Prices for freight have rocketed due to a lack of availability and increased demand. Some parts for new machinery are difficult to find which delays deliveries and can result in factories needing to run equipment which they had planned to replace. This can cause a knock-on effect of uncertainty and indecision around budgeting and CapEx matters.
Of course, there is also the alignment of all the resources required and ensuring all the relevant documents are prepared. Even with lots of planning, there is much more risk of vehicles being delayed due to customs. So, it’s important to work with freight movers that understand the implications of delays and the ability to flag these as soon as possible.
Whilst there are now difficulties with UK nationals fulfilling certain activities in the EU – the EU workers face similar difficulties with securing visas. This has affected lead times, availability and cost, making the fulfilment of many removals/installations much less predictable – on top of all the logistics issues created by Brexit and Covid.
The time involved in a factory location can weigh heavily on the operational efficiency of a business. If the relocation impacts existing operations, there is downtime to be considered. Moving fast and swiftly is paramount to a successful international factory location. This can be managed by taking several precautionary measures.
But it can be done! We have worked with a client to get their machinery packed and loaded in just 7 days. Read the full case study here.
Flegg’s project team continues to collaborate with a team of trusted partners. All are armed with specific expertise in customs, transport, and shipping of specialist cargo. Coupled with our in-house experts and resources including machine movers and lifting equipment; Flegg is well-placed to provide a comprehensive relocation service for small/single machine movements or for organisations looking to locate complete sites or business units.
In the past 18 months, we have completed several significant international factory re-locations; it’s fair to say that fulfilment has been more difficult than ever before.
Flegg has a team of experienced and knowledgeable in-house engineers available to support machinery dismantling and assembly activities. We can provide a range of packaging solutions dependent on environmental factors and transit duration.
In the past, the process was relatively straightforward in terms of planning and logistics.
Once the assets had been identified and a programme agreed upon, it was a simple case of removing the equipment from the factory, securing it onto a vehicle for safe transit and tracking to destination.

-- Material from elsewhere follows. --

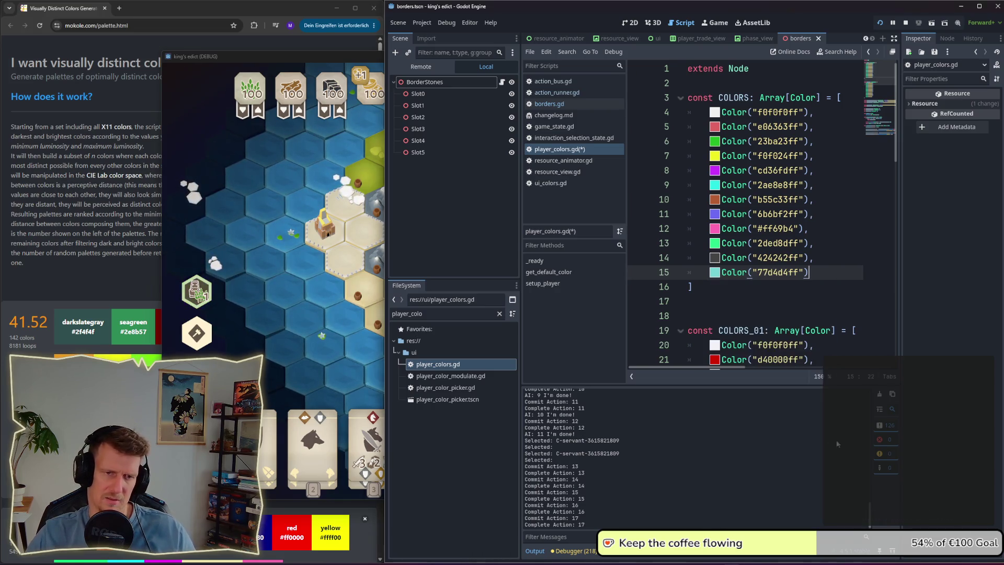
{"action": "left_click", "coordinate": [715, 273]}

Depending on the scope, we may also have arranged to provide engineering or lifting support at the receiving site – with locations all around the globe.
Unprecedented economic and political disruption has put pressure on all corners of the machinery moving industry. But we do not take disruption lightly. With this adversity has come newfound confidence and knowledge in our abilities to deliver, despite inevitable complexity. Complexity has forced us to hone our skills, improve our services, and expand our offering to further support our customers and ensure their businesses emerge from the relocation unscathed and thriving.